这身来自米兰的精致甲胄是法王查理八世送给他的礼物,精美得如同艺术品而不是装备的铠甲完全体现出了米兰匠人那令人惊叹的高超技艺,以至路易曾经一度不舍得穿戴着它参加比武。
最奇特的是,这身铠甲在拥有着惊人防护作用的同时,还出奇的轻,这让路易甚至怀疑米兰人是不是掌握了某种不为人知的锻造铠甲材料的办法
现在这件铠甲的胸甲上两处被铅弹击中后已经凹陷进去,四周带着喷射装的焦黑痕迹的凹痕,让他不禁暗暗心惊。

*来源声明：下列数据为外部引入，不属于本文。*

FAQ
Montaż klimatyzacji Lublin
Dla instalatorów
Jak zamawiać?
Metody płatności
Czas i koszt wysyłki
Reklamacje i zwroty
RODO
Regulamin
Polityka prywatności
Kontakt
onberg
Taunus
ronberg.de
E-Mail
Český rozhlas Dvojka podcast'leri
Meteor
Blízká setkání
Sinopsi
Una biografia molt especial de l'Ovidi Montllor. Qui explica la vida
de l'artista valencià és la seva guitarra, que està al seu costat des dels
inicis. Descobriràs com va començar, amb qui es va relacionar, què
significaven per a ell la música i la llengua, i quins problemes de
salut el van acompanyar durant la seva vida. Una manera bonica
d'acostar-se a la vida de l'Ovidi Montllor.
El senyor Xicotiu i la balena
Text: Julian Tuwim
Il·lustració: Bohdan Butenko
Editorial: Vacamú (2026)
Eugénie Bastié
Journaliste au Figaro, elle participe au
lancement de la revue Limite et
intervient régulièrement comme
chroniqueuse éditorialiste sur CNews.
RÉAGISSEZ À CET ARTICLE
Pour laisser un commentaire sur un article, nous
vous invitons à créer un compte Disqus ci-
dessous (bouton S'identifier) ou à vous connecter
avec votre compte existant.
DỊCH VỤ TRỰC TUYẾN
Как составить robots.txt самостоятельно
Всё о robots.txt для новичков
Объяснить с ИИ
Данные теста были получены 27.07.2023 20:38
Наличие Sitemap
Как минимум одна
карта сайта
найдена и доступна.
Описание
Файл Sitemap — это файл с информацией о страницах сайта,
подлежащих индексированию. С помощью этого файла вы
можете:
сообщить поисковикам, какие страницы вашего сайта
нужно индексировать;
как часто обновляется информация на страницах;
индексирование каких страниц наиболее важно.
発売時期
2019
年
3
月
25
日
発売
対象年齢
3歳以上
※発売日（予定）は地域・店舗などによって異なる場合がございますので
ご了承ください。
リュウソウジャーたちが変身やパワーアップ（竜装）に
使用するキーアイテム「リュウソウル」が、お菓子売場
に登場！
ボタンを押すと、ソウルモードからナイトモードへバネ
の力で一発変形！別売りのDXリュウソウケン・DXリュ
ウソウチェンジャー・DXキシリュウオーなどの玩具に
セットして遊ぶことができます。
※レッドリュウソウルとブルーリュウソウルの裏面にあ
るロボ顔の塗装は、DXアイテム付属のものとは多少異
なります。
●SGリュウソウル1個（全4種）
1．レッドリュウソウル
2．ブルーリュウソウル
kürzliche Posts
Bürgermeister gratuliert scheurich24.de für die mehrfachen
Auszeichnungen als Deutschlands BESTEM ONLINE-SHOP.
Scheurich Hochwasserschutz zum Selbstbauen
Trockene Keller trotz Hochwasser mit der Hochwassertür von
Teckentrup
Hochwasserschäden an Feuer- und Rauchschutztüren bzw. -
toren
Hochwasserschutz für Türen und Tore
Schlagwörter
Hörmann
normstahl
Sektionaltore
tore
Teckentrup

如果不是这身专门打造的盔甲,如果不是对方开火的角度太小……
可当他挣扎着从地上爬起来时,只看到坡顶出现了一支他从未见过的骑兵军队。
这些骑兵的头上都戴着伊比利亚式的鱼脊盔,但是却没有当下流行的面罩。
一件如同一个铁背心般的略显弯曲的板甲套在身上保护着躯干,保护着身体的要害部位。
盔甲在黑夜中反射着火把的亮光,在散发着干冷气息的寒风之中,映照出一片片耀眼的光泽。
这些骑兵并不似法国骑士那样排列成密集的队列,而是在高出一片的山坡顶上分散开来,他们弯曲左臂,右手将短火枪的枪管架在上面,隔着远远的距离瞄准了法国骑士们。
随后,他们手中的火枪喷涂出稀疏的白色烟柱。
枪声虽然密集,却并不整齐,听上去也不是很响亮,那应该只是短枪的声音——然而并不是所有骑士都富裕得能配备上一身坚固而轻便的米兰铠甲。
尤其是这次行动,为了减轻重量,许多内府骑士身上都只穿戴了基础的轻甲或锁子甲。
于是路易眼睁睁地看着那些精锐的内府骑士们在一声声惨叫中跌落马下——他们甚至没法向敌人发起冲锋。
密集的阵形让伊比利亚骑手们甚至不需要瞄准,只要扣下扳机就行。
显然他们不仅携带了火枪,还带了不止一支。